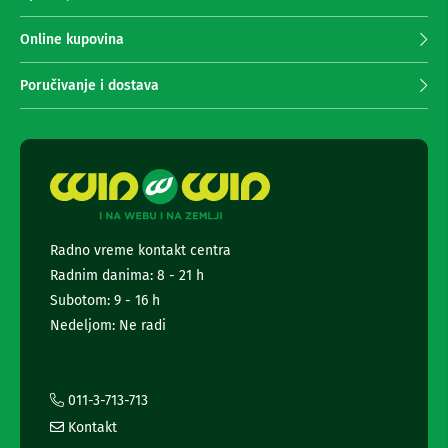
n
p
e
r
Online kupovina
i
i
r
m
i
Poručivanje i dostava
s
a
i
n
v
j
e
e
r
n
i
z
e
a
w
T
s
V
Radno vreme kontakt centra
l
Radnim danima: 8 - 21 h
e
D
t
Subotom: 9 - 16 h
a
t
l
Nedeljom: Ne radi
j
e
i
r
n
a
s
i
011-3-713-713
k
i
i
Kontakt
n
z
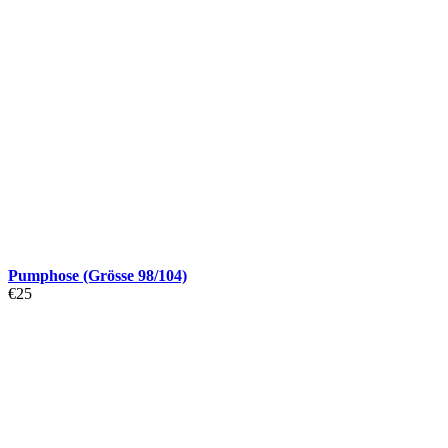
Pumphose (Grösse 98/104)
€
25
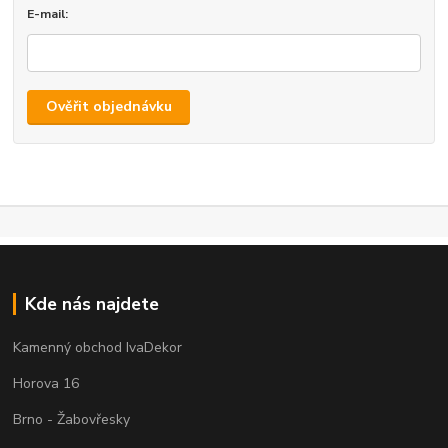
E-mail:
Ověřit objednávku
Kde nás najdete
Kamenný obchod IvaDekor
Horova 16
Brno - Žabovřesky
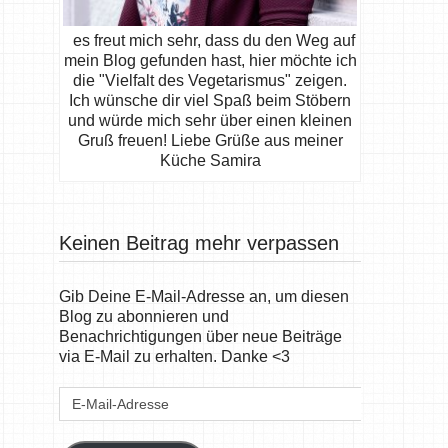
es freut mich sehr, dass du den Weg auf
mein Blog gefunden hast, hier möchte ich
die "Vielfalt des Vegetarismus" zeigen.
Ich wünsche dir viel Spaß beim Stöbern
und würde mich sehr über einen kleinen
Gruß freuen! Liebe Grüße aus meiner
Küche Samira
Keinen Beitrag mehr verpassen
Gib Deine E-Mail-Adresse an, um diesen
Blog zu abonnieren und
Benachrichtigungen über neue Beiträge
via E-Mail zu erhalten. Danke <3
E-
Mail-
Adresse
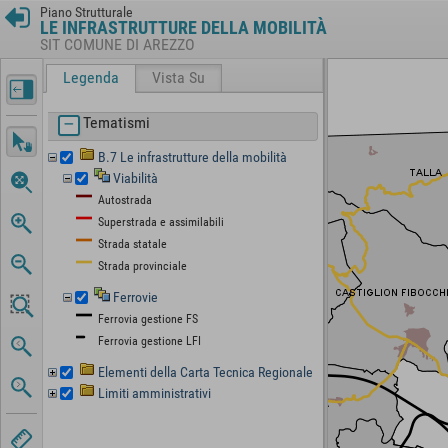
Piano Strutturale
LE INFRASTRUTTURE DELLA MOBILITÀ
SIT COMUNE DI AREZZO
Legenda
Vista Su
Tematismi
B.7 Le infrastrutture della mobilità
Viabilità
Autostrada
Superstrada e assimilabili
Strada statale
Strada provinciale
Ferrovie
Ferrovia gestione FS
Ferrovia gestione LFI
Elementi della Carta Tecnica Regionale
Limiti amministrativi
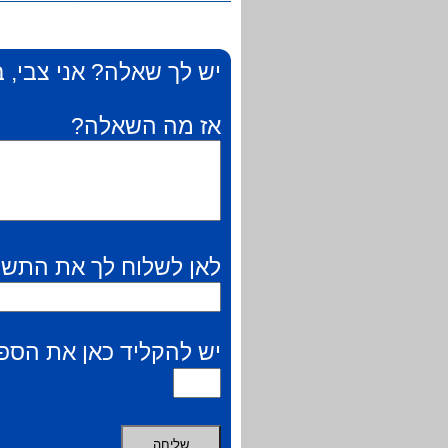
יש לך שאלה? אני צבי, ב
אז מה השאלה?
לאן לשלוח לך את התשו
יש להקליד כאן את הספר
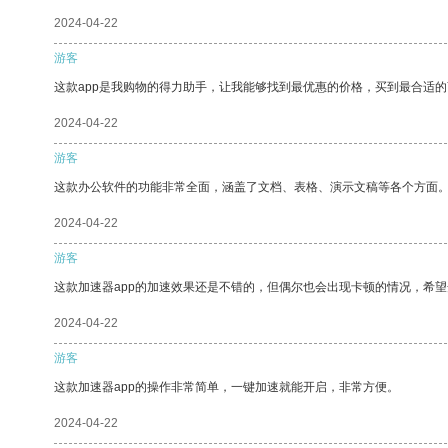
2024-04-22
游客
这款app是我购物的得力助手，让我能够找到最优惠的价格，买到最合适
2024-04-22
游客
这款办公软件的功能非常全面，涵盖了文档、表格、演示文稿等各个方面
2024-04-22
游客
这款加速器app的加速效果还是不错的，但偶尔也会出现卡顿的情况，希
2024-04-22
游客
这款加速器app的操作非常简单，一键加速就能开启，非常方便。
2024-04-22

···

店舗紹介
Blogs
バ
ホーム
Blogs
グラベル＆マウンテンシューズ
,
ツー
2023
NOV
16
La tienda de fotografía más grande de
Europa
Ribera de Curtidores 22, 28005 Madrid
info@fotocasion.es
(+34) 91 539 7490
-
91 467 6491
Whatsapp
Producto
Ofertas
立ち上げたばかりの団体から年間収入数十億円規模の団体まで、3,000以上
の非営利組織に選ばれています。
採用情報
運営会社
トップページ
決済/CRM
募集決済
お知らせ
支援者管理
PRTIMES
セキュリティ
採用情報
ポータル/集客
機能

···

WORK TO BE COMPLETED:
How many lines in the listing above contain the string "über"? Reply with the number alone.

RESULT OF THIS EXERCISE:
2